The painting of Željko Kipke is characterized by analyticity, eclecticism, and theoretical and artistic completeness within the individual cycles. Starting from the primary painting, geometric shapes that have their references in non-painting semantic field and moving to the figurality, Kipke rejects the division of the figurative and the abstract, and his painting contains a wide range of references: from Maljevič's cross, Byzantine frescos, up to painting clips of the illustrations of everyday life.
At first Kipke has been creating in the spirit of analytic painting and was concentrated on studying the artistic medium itself, i.e. the material aspects of the painting deprived from emotional and psychological charge and any referentiality (10 puta nanošena boja 10 puta ostrugana – 10 times applied paint scraped 10 times, from 1977, that is a part of the Collection). According to Miško Šuvaković, Kipke's paintings dating from that period "belong to a stream of elementary painting and political problematization of the value system of the artistic world". During the eighties, in the cycles Psi podzemlja (Dogs of the Underground, 1984), Transparentno prostranstvo (Transparent Space, 1985), Theatrum mundi (The Gallery of Contemporary Art, 1986), Kabineti molitvenih strojeva (Cabinets of Praying Machines, 1987), Haddah (1988, The Gallery of Contemporary Art, Gallery JAT), Mundus subterraneus (1989, The Gallery of Contemporary Art), Loža crne optike (Lodge of black optics, 1990), in the spirit of postmodernism he has combined the uncombinable and started using figuration, abstraction and textuality, building complex meanings by opposing different symbols, according to his own idea of Slikarstvo Novog Eona (The Painting of the New Aeon), which means a complex process of redistribution of terms, not only on the artistic surface but also in the field of philosophy, mathematics, computer science, etc.
Since 2000 one can notice a more frequent use of text that has become an integral part of the painting. For example, in the cycle Moje slike, moji snovi (My paintings, my dreams, 2002), using motives from advertisements that he contrasted with simple textual notes of his own dreams he creates a gap between banal everyday life and the irrational world of dreams.

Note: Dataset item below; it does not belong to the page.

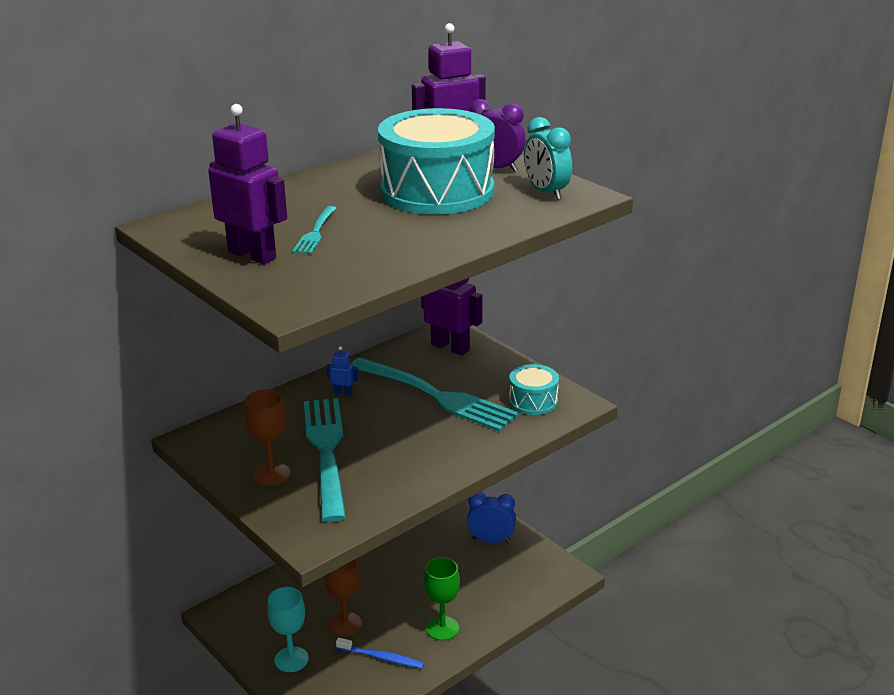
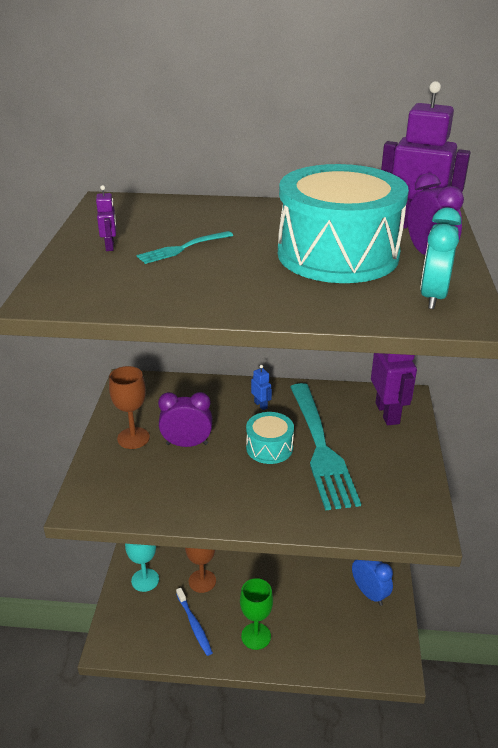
camera: 45 degrees right, 5 degrees up
purple robot [208,104,287,264] -> purple robot [96,185,116,251], size x0.43
turquoise fork [304,398,346,522] -> purple clock [158,392,212,447]
turquoise drum [509,364,559,415] -> turquoise drum moved to [246,412,294,464]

The artist became engaged in experimental film in the eighties, when he made six films together called Six Easy Pieces. The films are characterized by the immediacy of film language reached by the lack of subsequent interventions with montage.
In 1980 a video Ritam (Rhytm) is made, in which Kipke captures his movement in real time on four S8 film rolls. The video Ugrađivanje u crni kvadrat (The Embedding in a Black Square) was made in 1984 and it shows the author as he lays down in a square that he previously drew around him.
Željko Kipke was born in Čakovec in 1953. He graduated in painting from the Academy of Fine Arts in Zagreb in 1976. Since 1982 he has been focused on theoretical work and he started publishing articles and reviews in newspapers and magazines. He has published several books. He exhibited at the Venice Biennale in 1993. He lives and works in Zagreb.